NORTH PORT — Facing an anticipated price tag of more than $12 million, if they checked off all the boxes on their wish list for a new aquatic center at Butler Park, North Port city commissioners spent more than 4 ½ hours Monday figuring out how to fit the proposed facility into their budget.
“We can make this be whatever you want it to be, it’s just what do we take out,” said Mark Hatchel, vice president and senior aquatic planner at Kimley-Horn.
The commission didn’t delete any items, then voted unanimously to go forward with the aquatics park and to pay Kimley-Horn $550,000 to continue shepherding the project, including a design with bid alternates, as well as a plan on both cost and revenue potential for the project.
“This is something that’s been planned for so very long and the public has been asking for it repeatedly,” Vice Mayor Vanessa Carusone said, while making her motion to approve the project.
The commission approved a scaled down version of the Rogers Aquatic Center — the Wet Willy, a three-acre water park in Rogers, Arkansas — nestled next to the Morgan Family Community Center at Butler Park.
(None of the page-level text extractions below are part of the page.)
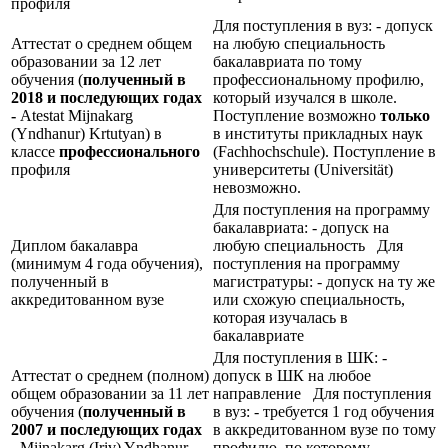
профиля
Для поступления в вуз: - допуск
Аттестат о среднем общем
на любую специальность
образовании за 12 лет
бакалавриата по тому
обучения (
полученный в
профессиональному профилю,
2018 и последующих годах
который изучался в школе.
-
Atestat Mijnakarg
Поступление возможно
только
(Yndhanur) Krtutyan) в
в институты прикладных наук
классе
профессионального
(Fachhochschule). Поступление в
профиля
университеты (Universität)
невозможно.
Для поступления на программу
бакалавриата: - допуск на
Диплом бакалавра
любую специальность Для
(минимум 4 года обучения),
поступления на программу
полученный в
магистратуры: - допуск на ту же
аккредитованном вузе
или схожую специальность,
которая изучалась в
бакалавриате
Для поступления в ШК: -
Аттестат о среднем (полном)
допуск в ШК на любое
общем образовании за 11 лет
направление Для поступления
обучения (
полученный в
в вуз: - требуется 1 год обучения
2007 и последующих годах
в аккредитованном вузе по тому
-
Mijnakarg (Iriv) Yndhanur
профилю, по которому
At the moment, that would include both a 25-yard stretch competition swimming pool that would be suitable for most high school and college swim meets, a multi-generational, lazy river leisure pool, open and closed flume body slides and possibly a bowl slide with a plunge pool.
The latest plan Kimley-Horn showcased could accomplish that for $12 million.
The city already has about $2.3 million budgeted for swimming pools. That money comes primarily from the local one-cent sales tax. Park impact fees may also be used to help pay for a new pool.
But only about $2 million of that would be used on the Butler Park complex, interim city manager Peter Lear said, since about $300,000 would be needed to decommission the city’s existing pool, currently operated by the SKY Family YMCA.
The city has been trying to build an aquatic center at Butler Park for more than a decade.
At first, they’d settled on a smaller version of this plan — without the water slides — but backed off in 2011, when faced with the thought of paying up to $600,000 annually in operating expenses.
That was later re-imagined as a 50-meter competition pool that had some dreaming of attracting Olympic level competition.
In March, the commission pivoted to this water park plan.
Though revenue projections are forthcoming, the additional amenities such as the two flume slides and teen bowl slide mean this version of the park could earn more revenue, noted, Scott Hester, an engineer with Counsilman-Hunsaker, the firm that worked on Wet Willy.
Lear noted that revenues may offset all but $100,000 to $150,000 a year of operating costs, something that’s more palatable than the $600,000 cost the city was looking at during the recession.
Both Kimley-Horn and Counsilman-Hunsaker earned praise from the commission for bringing a design that captured what they envisioned at the March meeting.
All five commissioners took issue with the thought that the new park wouldn’t be open until May 2019 — a two-year construction schedule. Both Yates and Carusone said they were eyeing an 18-month time frame for the aquatics park to open.